Check every line in the listing below for "lines". Copy the ones where it occurs.
▶
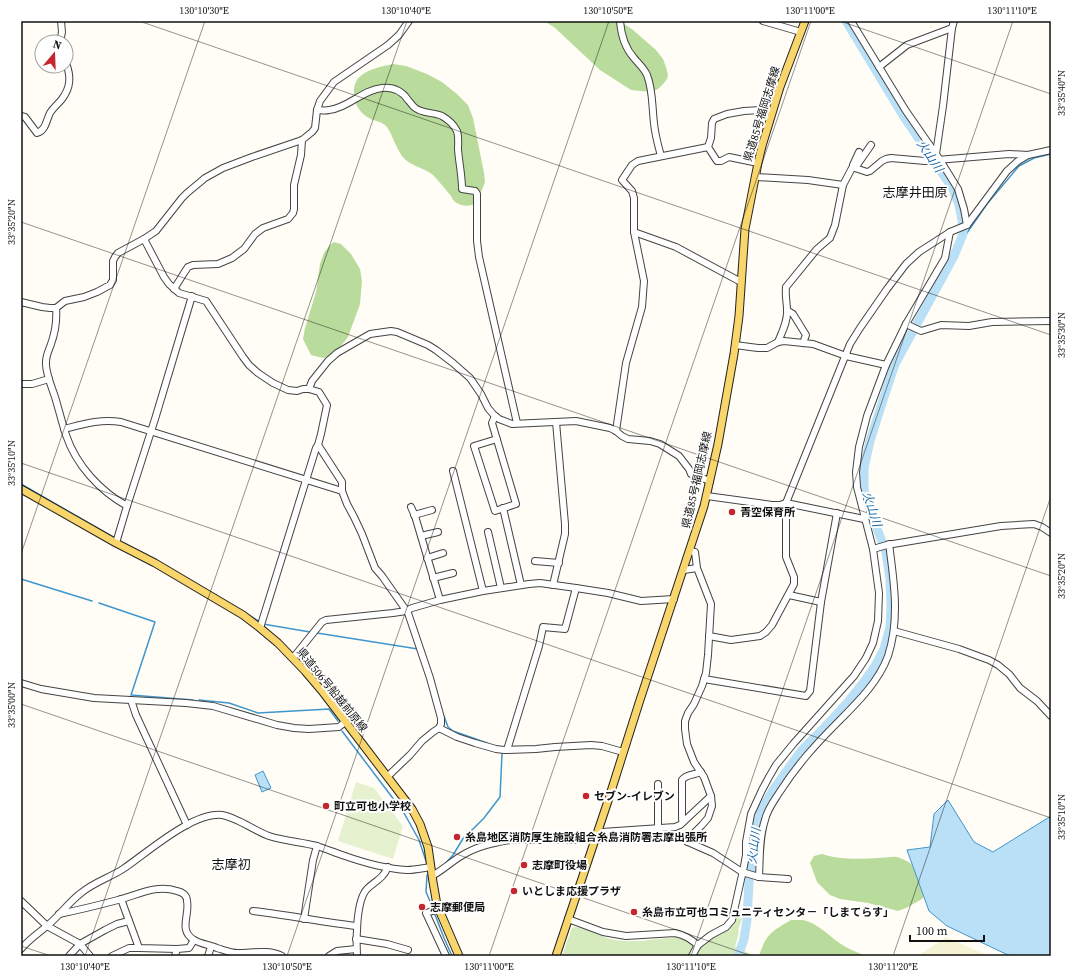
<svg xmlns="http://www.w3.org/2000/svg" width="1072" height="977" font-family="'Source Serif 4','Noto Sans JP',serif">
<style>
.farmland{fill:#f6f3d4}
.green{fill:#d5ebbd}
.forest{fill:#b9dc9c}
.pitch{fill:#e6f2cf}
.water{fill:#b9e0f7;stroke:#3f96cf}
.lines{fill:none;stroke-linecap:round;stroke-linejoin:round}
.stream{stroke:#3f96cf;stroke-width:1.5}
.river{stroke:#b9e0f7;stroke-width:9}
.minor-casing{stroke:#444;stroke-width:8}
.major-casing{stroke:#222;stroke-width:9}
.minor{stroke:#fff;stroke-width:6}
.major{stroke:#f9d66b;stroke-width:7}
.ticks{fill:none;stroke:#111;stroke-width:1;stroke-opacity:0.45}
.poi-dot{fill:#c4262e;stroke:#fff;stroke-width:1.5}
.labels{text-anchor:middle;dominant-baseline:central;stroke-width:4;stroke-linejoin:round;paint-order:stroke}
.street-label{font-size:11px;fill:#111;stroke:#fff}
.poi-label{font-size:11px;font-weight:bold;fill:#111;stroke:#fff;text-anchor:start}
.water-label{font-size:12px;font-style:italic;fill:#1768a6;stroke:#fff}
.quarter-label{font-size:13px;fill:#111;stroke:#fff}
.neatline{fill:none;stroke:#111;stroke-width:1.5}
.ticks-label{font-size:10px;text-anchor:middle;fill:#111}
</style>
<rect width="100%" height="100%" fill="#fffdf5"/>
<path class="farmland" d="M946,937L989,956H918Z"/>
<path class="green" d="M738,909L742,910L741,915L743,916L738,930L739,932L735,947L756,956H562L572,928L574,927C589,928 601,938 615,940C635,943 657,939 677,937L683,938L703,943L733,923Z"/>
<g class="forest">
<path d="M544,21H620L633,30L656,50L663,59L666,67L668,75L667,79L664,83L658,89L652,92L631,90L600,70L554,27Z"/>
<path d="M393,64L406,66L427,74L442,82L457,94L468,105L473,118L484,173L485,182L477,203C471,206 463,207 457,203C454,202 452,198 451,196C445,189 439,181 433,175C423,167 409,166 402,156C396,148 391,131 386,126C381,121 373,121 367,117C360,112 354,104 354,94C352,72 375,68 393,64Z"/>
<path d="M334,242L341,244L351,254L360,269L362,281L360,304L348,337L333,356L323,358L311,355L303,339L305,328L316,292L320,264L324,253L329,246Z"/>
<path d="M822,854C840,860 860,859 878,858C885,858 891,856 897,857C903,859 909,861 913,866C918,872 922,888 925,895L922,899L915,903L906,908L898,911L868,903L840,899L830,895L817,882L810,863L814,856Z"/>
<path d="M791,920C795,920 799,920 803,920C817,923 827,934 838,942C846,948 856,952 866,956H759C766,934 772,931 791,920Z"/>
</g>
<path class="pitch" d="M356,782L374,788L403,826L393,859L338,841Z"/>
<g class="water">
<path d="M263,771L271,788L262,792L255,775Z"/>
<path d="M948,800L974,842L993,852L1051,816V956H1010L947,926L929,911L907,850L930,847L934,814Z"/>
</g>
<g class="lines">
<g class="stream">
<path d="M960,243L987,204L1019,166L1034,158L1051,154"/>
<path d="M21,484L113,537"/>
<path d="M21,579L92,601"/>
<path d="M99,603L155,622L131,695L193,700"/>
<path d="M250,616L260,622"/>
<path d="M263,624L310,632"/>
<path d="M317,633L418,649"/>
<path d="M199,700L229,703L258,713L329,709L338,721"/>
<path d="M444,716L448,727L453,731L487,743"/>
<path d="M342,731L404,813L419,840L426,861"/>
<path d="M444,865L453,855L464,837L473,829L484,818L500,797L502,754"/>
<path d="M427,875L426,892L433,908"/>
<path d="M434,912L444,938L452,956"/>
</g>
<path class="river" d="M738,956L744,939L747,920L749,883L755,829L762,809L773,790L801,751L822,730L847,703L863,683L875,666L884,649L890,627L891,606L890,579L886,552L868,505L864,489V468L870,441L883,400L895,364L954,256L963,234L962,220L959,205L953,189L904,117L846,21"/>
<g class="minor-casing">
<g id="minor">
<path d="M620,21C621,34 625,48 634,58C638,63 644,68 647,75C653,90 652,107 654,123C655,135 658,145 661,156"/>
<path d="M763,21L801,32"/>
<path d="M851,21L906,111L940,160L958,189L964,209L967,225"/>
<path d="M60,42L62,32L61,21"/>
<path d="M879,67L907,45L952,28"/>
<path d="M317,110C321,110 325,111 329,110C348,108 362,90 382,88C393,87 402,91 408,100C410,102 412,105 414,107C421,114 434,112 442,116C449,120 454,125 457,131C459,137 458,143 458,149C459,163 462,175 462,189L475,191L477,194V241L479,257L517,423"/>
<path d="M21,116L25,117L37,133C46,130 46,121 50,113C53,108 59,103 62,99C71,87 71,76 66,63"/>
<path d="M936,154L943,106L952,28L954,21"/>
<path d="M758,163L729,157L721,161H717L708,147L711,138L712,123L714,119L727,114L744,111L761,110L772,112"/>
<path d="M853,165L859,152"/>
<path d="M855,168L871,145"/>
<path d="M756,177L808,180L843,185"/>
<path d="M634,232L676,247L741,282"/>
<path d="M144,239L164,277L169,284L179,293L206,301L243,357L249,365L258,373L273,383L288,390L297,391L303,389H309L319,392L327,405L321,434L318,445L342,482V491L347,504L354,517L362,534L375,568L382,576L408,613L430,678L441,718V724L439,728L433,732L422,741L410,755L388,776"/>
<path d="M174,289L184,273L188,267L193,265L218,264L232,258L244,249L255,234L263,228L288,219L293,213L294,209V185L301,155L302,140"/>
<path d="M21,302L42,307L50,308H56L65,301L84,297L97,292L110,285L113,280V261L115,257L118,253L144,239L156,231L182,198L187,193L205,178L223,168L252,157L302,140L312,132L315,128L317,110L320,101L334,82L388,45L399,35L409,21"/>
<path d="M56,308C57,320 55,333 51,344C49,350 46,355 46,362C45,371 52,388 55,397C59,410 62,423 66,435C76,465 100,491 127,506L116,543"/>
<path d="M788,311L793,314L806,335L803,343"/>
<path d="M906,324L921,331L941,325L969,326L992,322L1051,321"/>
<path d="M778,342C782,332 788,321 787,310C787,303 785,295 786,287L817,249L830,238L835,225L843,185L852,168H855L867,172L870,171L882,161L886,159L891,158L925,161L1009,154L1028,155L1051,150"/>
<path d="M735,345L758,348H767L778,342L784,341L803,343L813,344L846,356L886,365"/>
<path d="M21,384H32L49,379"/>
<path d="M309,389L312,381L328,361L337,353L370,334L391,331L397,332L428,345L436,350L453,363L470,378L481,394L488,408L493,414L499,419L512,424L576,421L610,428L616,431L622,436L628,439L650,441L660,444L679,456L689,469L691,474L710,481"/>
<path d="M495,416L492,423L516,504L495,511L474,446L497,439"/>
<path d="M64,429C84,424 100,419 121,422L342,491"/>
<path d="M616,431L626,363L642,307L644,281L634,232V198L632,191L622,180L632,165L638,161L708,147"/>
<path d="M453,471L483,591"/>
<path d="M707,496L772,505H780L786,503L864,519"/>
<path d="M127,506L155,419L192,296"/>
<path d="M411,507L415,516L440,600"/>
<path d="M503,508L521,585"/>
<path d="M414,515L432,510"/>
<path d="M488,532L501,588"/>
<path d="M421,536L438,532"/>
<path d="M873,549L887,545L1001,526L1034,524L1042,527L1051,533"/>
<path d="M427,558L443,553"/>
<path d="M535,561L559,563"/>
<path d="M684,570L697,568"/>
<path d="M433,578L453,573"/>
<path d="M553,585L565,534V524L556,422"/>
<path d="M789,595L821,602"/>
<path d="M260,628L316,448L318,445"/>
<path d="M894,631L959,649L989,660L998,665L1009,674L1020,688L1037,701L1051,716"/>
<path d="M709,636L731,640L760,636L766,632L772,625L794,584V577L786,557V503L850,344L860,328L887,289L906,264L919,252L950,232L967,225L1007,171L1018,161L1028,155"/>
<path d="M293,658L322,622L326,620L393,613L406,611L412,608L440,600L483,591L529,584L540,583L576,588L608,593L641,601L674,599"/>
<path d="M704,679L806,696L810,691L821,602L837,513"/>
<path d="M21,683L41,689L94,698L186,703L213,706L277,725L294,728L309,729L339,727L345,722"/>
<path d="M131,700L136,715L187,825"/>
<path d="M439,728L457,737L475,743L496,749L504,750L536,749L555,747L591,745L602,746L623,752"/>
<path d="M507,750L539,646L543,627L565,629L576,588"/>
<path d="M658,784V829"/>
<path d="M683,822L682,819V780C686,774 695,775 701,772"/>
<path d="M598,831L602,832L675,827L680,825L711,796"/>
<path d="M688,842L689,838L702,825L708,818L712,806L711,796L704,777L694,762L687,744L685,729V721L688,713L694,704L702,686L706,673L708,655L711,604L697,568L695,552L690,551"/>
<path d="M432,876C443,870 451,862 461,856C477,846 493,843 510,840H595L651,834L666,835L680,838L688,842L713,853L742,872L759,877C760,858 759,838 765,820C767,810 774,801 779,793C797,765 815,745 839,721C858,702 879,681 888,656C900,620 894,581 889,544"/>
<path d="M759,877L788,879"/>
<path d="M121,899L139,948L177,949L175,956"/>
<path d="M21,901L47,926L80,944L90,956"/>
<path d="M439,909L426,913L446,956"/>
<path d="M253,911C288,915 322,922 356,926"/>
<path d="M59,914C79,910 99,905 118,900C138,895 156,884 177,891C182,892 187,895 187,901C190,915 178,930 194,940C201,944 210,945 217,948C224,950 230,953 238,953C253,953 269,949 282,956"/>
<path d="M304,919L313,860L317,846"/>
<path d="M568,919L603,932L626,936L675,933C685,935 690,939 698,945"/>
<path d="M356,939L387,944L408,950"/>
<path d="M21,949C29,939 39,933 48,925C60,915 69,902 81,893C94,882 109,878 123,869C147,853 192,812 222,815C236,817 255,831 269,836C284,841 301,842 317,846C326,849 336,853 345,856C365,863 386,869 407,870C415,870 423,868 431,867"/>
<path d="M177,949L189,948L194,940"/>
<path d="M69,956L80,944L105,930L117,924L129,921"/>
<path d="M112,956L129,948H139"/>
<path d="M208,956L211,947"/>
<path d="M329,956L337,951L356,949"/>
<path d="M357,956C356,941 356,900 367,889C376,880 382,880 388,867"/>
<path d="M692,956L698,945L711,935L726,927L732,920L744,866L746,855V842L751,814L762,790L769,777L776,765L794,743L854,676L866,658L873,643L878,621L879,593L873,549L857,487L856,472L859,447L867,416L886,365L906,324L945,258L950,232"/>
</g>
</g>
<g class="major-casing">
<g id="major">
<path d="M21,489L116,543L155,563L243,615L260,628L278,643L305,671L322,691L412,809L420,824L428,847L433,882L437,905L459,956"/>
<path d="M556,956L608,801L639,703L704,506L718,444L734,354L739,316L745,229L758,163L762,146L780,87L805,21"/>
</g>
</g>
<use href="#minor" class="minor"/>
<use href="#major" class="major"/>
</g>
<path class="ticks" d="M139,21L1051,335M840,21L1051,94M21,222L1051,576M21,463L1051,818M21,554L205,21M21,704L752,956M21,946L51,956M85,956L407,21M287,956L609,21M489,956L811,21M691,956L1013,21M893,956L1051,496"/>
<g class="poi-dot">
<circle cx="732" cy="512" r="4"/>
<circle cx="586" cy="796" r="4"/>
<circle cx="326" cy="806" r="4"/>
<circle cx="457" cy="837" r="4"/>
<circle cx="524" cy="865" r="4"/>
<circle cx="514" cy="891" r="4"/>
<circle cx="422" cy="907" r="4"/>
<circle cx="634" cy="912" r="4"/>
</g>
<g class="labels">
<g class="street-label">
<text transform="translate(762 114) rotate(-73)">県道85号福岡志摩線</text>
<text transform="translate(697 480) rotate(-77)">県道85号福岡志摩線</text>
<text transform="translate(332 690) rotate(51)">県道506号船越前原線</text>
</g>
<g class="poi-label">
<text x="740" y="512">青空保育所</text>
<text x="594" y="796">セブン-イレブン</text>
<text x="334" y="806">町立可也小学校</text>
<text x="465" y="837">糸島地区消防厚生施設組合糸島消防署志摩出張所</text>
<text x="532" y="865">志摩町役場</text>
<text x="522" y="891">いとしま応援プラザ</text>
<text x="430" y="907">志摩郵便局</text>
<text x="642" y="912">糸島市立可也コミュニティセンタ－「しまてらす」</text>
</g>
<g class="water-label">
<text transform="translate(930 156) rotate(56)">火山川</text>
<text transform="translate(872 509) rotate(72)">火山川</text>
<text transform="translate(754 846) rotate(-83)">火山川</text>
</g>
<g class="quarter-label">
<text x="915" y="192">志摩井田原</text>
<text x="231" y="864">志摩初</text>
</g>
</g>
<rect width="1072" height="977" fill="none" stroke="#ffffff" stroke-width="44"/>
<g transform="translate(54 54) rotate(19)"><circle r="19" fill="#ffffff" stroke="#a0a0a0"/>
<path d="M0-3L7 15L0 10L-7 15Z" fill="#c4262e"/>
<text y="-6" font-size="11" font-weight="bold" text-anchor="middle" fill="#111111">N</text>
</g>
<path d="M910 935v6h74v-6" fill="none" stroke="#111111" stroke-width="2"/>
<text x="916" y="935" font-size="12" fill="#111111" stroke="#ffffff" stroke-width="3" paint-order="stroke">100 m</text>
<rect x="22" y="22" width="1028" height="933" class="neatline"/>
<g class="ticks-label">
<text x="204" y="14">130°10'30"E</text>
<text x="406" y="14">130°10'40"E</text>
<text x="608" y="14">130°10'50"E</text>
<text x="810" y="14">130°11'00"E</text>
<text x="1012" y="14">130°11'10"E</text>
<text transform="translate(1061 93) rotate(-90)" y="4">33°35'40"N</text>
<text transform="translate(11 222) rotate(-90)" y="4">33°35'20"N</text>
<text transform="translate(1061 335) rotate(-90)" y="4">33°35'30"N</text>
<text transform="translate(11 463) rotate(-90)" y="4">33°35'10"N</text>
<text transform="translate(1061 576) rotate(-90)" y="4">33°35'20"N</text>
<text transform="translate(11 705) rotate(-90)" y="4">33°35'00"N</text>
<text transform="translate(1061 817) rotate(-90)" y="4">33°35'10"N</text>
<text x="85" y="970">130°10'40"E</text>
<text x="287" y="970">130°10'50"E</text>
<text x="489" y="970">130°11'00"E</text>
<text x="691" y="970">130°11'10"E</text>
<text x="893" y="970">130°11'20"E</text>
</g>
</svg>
◀
=== PROBLEM SOLUTION ===
.lines{fill:none;stroke-linecap:round;stroke-linejoin:round}
<g class="lines">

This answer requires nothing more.